Pour les membres du cartel, il était à la tête d’une société de conseil en investissements financiers capable de blanchir leur argent et de le réinvestir à travers des sociétés écrans à l’étranger. Il avait élaboré un système d’une rare ingéniosité qui leur permettrait théoriquement d’être à l’abri des autorités.
Au mois de mai 1988, Mazur et trois autres agents sous couverture se sont rendus à Paris pour rencontrer des membres éminents du cartel de Medellín, ainsi que les responsables de la succursale parisienne de la BCCI, une banque pakistanaise aux activités douteuses.
Sa mission ? Convaincre les hommes du cartel de faire appel à ses services pour blanchir l’argent de la drogue, faire avouer aux banquiers qu’ils étaient bien conscients des activités de leurs clients et enregistrer le tout sur bande pour préparer leur arrestation massive lors d’une fausse cérémonie de mariage, cinq mois plus tard.
Une tâche extrêmement délicate qui le conduirait des plus grands hôtels de la capitale au bois de Boulogne, en passant par les dancefloors hallucinés du Paris de la fin des années 1980.
Tous les dialogues qui suivent restituent les paroles exactes des protagonistes, retranscrites à partir des bandes qui ont servi à inculper les membres du cartel.
Les hommes du cartel
Hôtel de la Trémoille, Paris, 22 mai 1988 Des effluves de scotch inondent soudain la chambre quand Mora et Ospiña [deux courtiers du cartel] font irruption, le sourire aux lèvres et les yeux injectés de sang. Ils ont picolé durant le trajet de Medellín à Paris. Bien que j’aie passé quelques soirées avec eux, leurs excès me paraissent inconciliables avec leur job : cerbère financier d’un impitoyable cartel colombien. Ça n’empêche pas Ospiña de me demander s’il peut taper dans le minibar. Il n’a pas encore son compte.
En fouillant le bar, Ospiña m’explique dans un espagnol inarticulé que les hommes de Don Chepe veulent investir un million de dollars dans la Banque de crédit et commerce international (BCCI) de Paris, et quatre autres dans une banque allemande contrôlée par l’oncle d’Armbrecht [ancien pilote, opérateur du cartel]. Pour eux, ces investissements sont une goutte d’eau dans l’océan. Le scotch a eu raison de la vigilance d’Ospiña et sa langue se délie. Il m’explique qu’il est important que je convainque les associés de Don Chepe que je suis la bonne personne pour blanchir l’argent de leur société et le réinvestir en toute sécurité.

**MATÉRIEL PRÉSENTÉ**
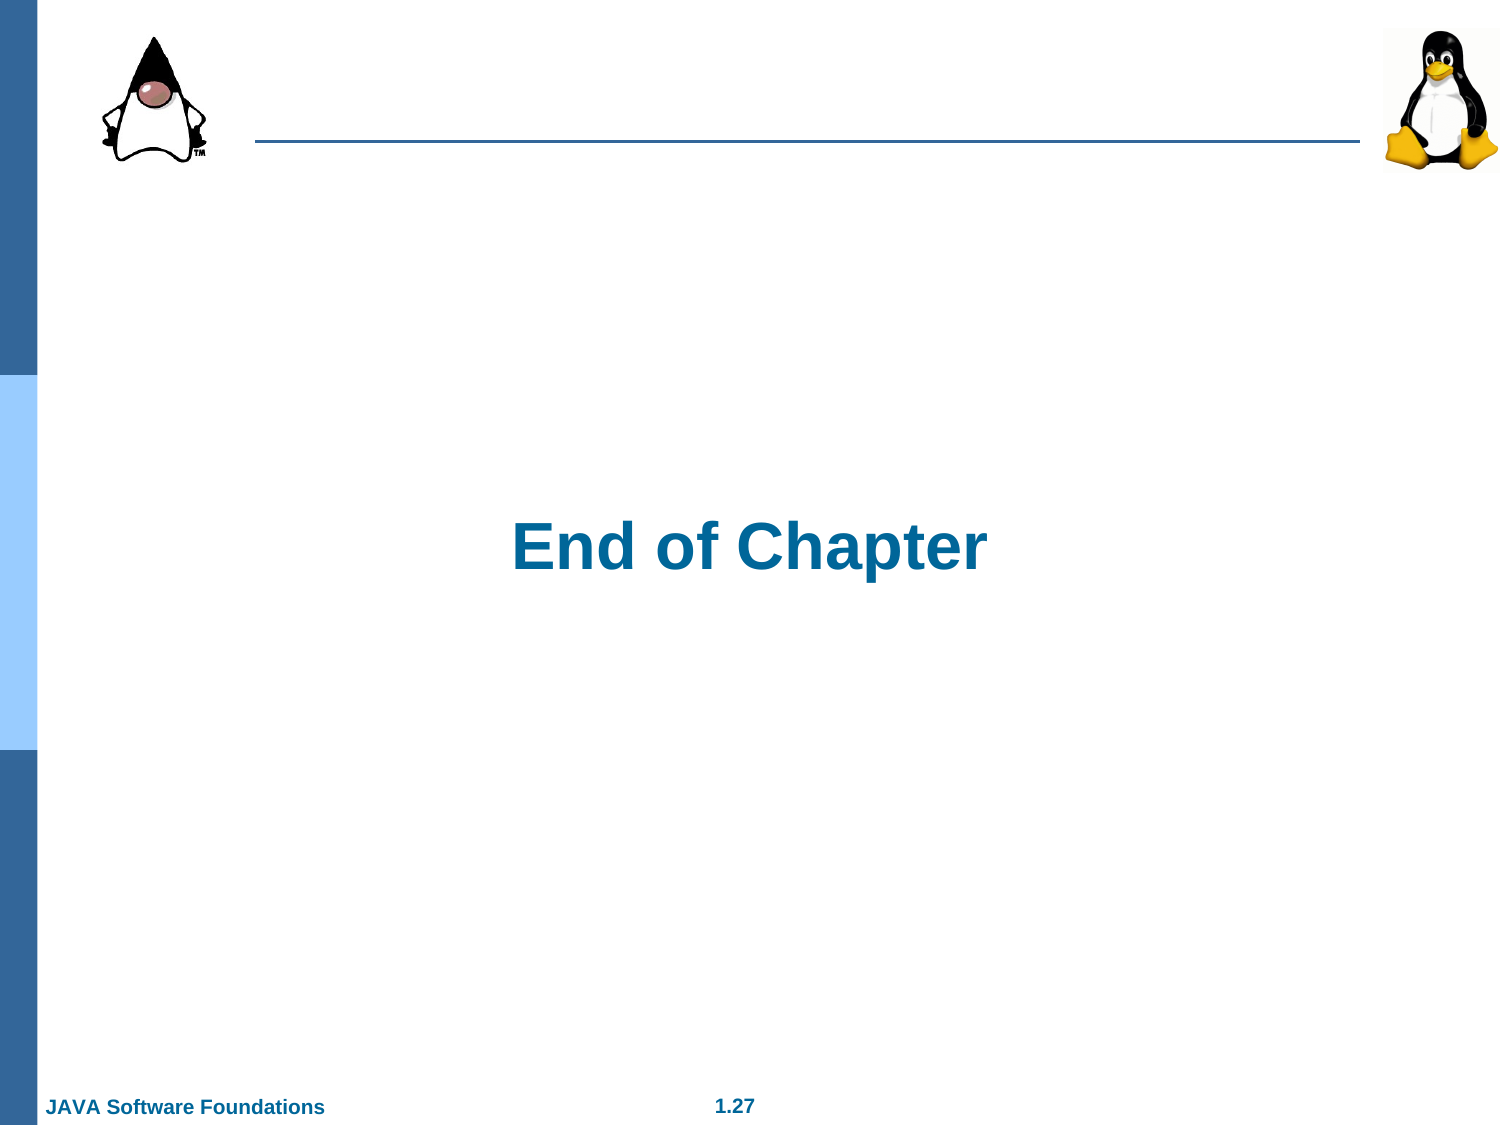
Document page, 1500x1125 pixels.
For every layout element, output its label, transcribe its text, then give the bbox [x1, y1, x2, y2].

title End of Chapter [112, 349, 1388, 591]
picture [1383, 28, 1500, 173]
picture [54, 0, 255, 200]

**CONSIGNES**
a – D'après l'extrait sur le cartel de Medellín, en quel mois et en quelle année Mazur et trois autres agents sous couverture se sont-ils rendus à Paris ?
b – Recopiez le passage de l'extrait sur le cartel de Medellín qui s'ouvre sur les mots « Sa mission ? » et se termine par « des années 1980. ».
c – Prolongez le récit de l'extrait sur le cartel de Medellín à partir de sa dernière phrase.
Le matériel ci-dessus est indépendant de l'extrait.

**RÉPONSES RÉDIGÉES**
a – En mai 1988.

b –
Sa mission ? Convaincre les hommes du cartel de faire appel à ses services pour blanchir l’argent de la drogue, faire avouer aux banquiers qu’ils étaient bien conscients des activités de leurs clients et enregistrer le tout sur bande pour préparer leur arrestation massive lors d’une fausse cérémonie de mariage, cinq mois plus tard.
Une tâche extrêmement délicate qui le conduirait des plus grands hôtels de la capitale au bois de Boulogne, en passant par les dancefloors hallucinés du Paris de la fin des années 1980.

c –
Mais il me met en garde : Armbrecht est un homme très puissant. Un autre homme assistera aux réunions en tant que porte-parole de Don Chepe : Santagio Uribe [frère de l’ancien président de Colombie Álvaro Uribe], l’avocat et consigliere qui supervise la plupart des opérations du cartel. Ospiña veut retrouver Armbrecht et Uribe pour le dîner, mais Nazir Chinoy [manager de l’agence française de la BCCI, une banque pakistanaise] nous a déjà invités à se joindre à lui, Howard, Hassan [tous deux banquiers à la BCCI] et leurs familles : Armbrecht et Uribe devront attendre. Ospiña entre dans une colère noire. Comment puis-je me permettre de faire attendre Armbrecht ? Je me défends en expliquant que je ne suis pas à Paris uniquement pour gérer leurs affaires. Je dois lui faire comprendre que je ne suis pas à sa botte.
Les Colombiens ont des couilles et aucun scrupule : combinaison dangereuse. Il ne faut montrer aucune faiblesse et demeurer aussi confiant, froid et calculateur qu’eux. Ils flairent la peur et le moindre détail qui pourrait trahir que leur interlocuteur n’est pas celui qu’il prétend être.
L’argent du cartel est principalement placé dans des banques au Panama et los duros [les chefs du cartel] ont sérieusement besoin d’alternatives. L’argent diminue et l’accrochage entre Manuel Noriega, le commandant en chef des Forces armées panaméennes, et les États-Unis a créé une impasse bancaire. Si nous parvenons à leur vendre notre système alternatif, nous mettrons la main sur une grosse partie de leur business.
Mais Ospiña a trop bu et nous avons autre chose de prévu ce soir. D’après Mora, d’autres membres du cartel se joindront d’ici quelques jours à Armbrecht et Uribe, avec Don Chepe parmi eux. C’est un détail important. Nous serons en infériorité numérique, aussi j’ai besoin de plus d’informations sur l’entourage. Impossible que Don Chepe voyage sans protection. Mora s’inquiète également pour Ospiña, son comportement ne sera pas du goût d’Armbrecht et Uribe. Nous devons nous distancier de sa connerie.
Mora nous aide à établir une stratégie pour le rendez-vous avec les hommes de Don Chepe. En tant que pilote, Armbrecht s’implique rarement dans les affaires d’argent. Pour autant, son opinion a beaucoup de poids dans le cartel, au sein duquel son intégrité et son intelligence sont très appréciés. Son soutien nous serait précieux. Demain, Don Chepe arrivera avec un concurrent qui se fait appeler El Costeño Mama Burra. Emir [mon partenaire dans l’opération d’infiltration du cartel, agent de l’US customs] éclate de rire. Grosso modo, son surnom signifie « le baiseur d’ânes de la côte Nord ». La DEA le connaît sous le nom d’Eduardo Martinez, un des blanchisseurs les plus influents du cartel.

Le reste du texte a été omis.